⟨
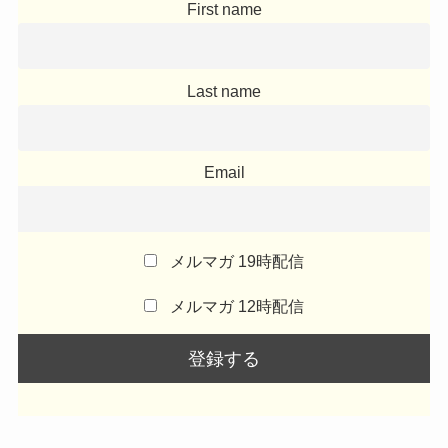
First name
Last name
Email
メルマガ 19時配信
メルマガ 12時配信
⟩
Reproduce every line of text from the records above word for word, and leave the pictures out of your answer.

Solved exercise ▸
First name
Last name
Email
メルマガ 19時配信
メルマガ 12時配信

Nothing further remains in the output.